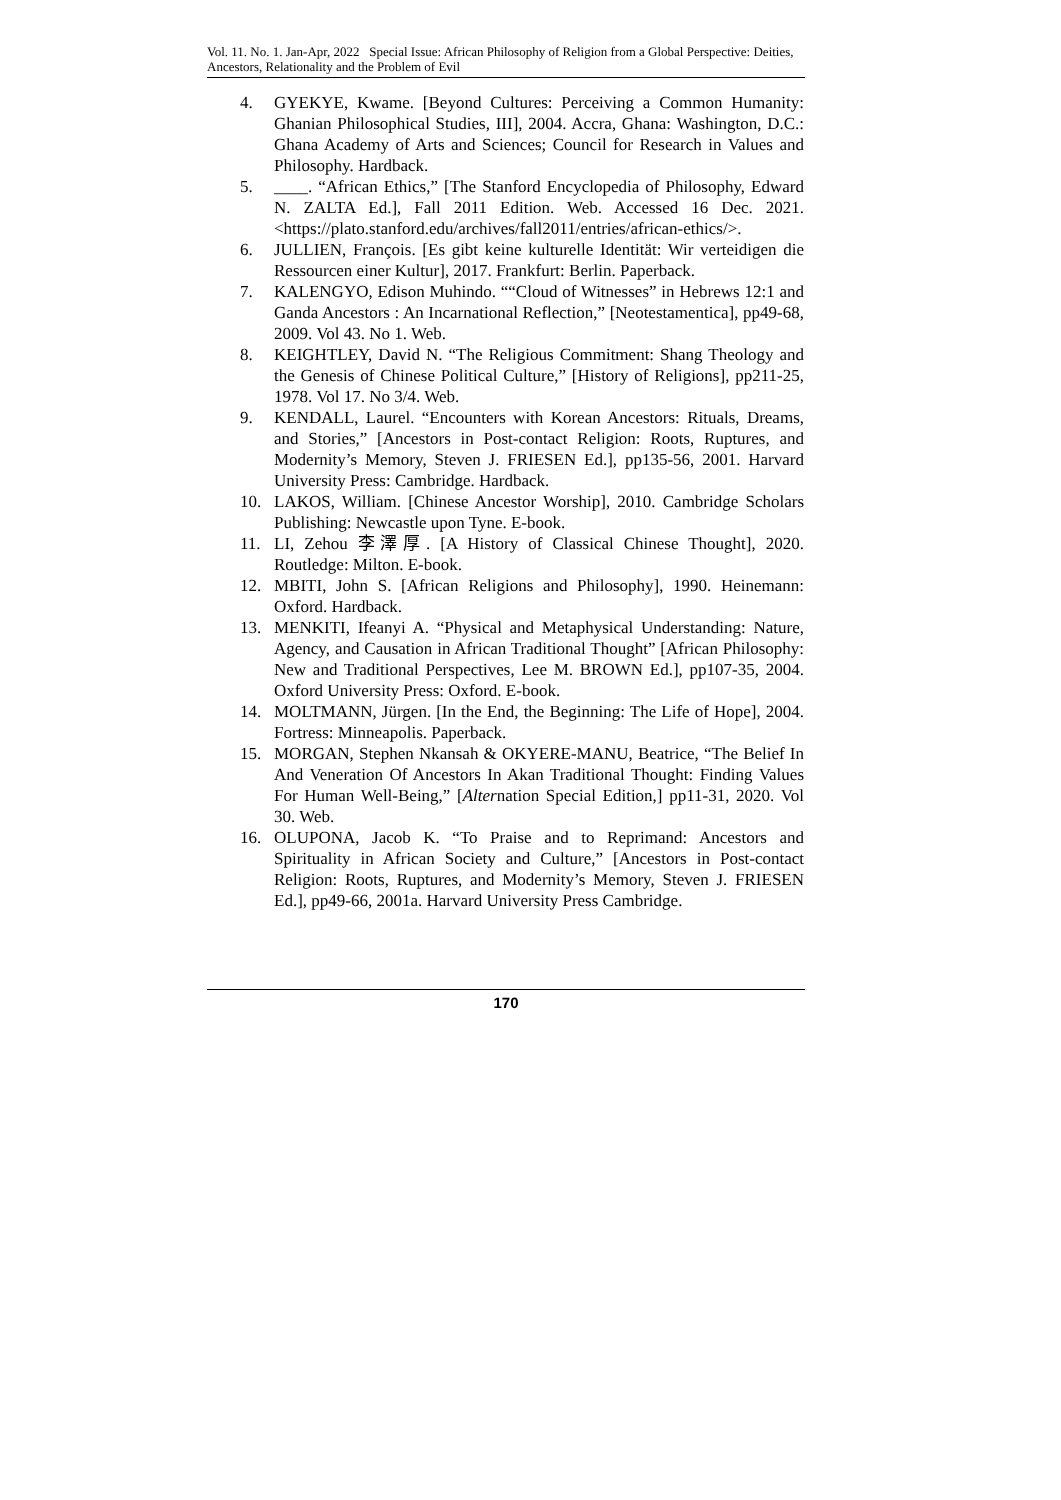Vol. 11. No. 1. Jan-Apr, 2022 Special Issue: African Philosophy of Religion from a Global Perspective: Deities, Ancestors, Relationality and the Problem of Evil
4. GYEKYE, Kwame. [Beyond Cultures: Perceiving a Common Humanity: Ghanian Philosophical Studies, III], 2004. Accra, Ghana: Washington, D.C.: Ghana Academy of Arts and Sciences; Council for Research in Values and Philosophy. Hardback.
5. ____. “African Ethics,” [The Stanford Encyclopedia of Philosophy, Edward N. ZALTA Ed.], Fall 2011 Edition. Web. Accessed 16 Dec. 2021. <https://plato.stanford.edu/archives/fall2011/entries/african-ethics/>.
6. JULLIEN, François. [Es gibt keine kulturelle Identität: Wir verteidigen die Ressourcen einer Kultur], 2017. Frankfurt: Berlin. Paperback.
7. KALENGYO, Edison Muhindo. ““Cloud of Witnesses” in Hebrews 12:1 and Ganda Ancestors : An Incarnational Reflection,” [Neotestamentica], pp49-68, 2009. Vol 43. No 1. Web.
8. KEIGHTLEY, David N. “The Religious Commitment: Shang Theology and the Genesis of Chinese Political Culture,” [History of Religions], pp211-25, 1978. Vol 17. No 3/4. Web.
9. KENDALL, Laurel. “Encounters with Korean Ancestors: Rituals, Dreams, and Stories,” [Ancestors in Post-contact Religion: Roots, Ruptures, and Modernity’s Memory, Steven J. FRIESEN Ed.], pp135-56, 2001. Harvard University Press: Cambridge. Hardback.
10. LAKOS, William. [Chinese Ancestor Worship], 2010. Cambridge Scholars Publishing: Newcastle upon Tyne. E-book.
11. LI, Zehou 李澤厚. [A History of Classical Chinese Thought], 2020. Routledge: Milton. E-book.
12. MBITI, John S. [African Religions and Philosophy], 1990. Heinemann: Oxford. Hardback.
13. MENKITI, Ifeanyi A. “Physical and Metaphysical Understanding: Nature, Agency, and Causation in African Traditional Thought” [African Philosophy: New and Traditional Perspectives, Lee M. BROWN Ed.], pp107-35, 2004. Oxford University Press: Oxford. E-book.
14. MOLTMANN, Jürgen. [In the End, the Beginning: The Life of Hope], 2004. Fortress: Minneapolis. Paperback.
15. MORGAN, Stephen Nkansah & OKYERE-MANU, Beatrice, “The Belief In And Veneration Of Ancestors In Akan Traditional Thought: Finding Values For Human Well-Being,” [Alternation Special Edition,] pp11-31, 2020. Vol 30. Web.
16. OLUPONA, Jacob K. “To Praise and to Reprimand: Ancestors and Spirituality in African Society and Culture,” [Ancestors in Post-contact Religion: Roots, Ruptures, and Modernity’s Memory, Steven J. FRIESEN Ed.], pp49-66, 2001a. Harvard University Press Cambridge.
170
┄┄┄┄┄┄┄┄┄┄┄┄┄┄┄┄┄┄┄┄
_Task goal_
What you copy should begin at the line with "14. MOLTMANN, Jürgen." and end at the final line of the listing, each line exactly as it is.

_Output for this task_
14. MOLTMANN, Jürgen. [In the End, the Beginning: The Life of Hope], 2004. Fortress: Minneapolis. Paperback.
15. MORGAN, Stephen Nkansah & OKYERE-MANU, Beatrice, “The Belief In And Veneration Of Ancestors In Akan Traditional Thought: Finding Values For Human Well-Being,” [Alternation Special Edition,] pp11-31, 2020. Vol 30. Web.
16. OLUPONA, Jacob K. “To Praise and to Reprimand: Ancestors and Spirituality in African Society and Culture,” [Ancestors in Post-contact Religion: Roots, Ruptures, and Modernity’s Memory, Steven J. FRIESEN Ed.], pp49-66, 2001a. Harvard University Press Cambridge.
170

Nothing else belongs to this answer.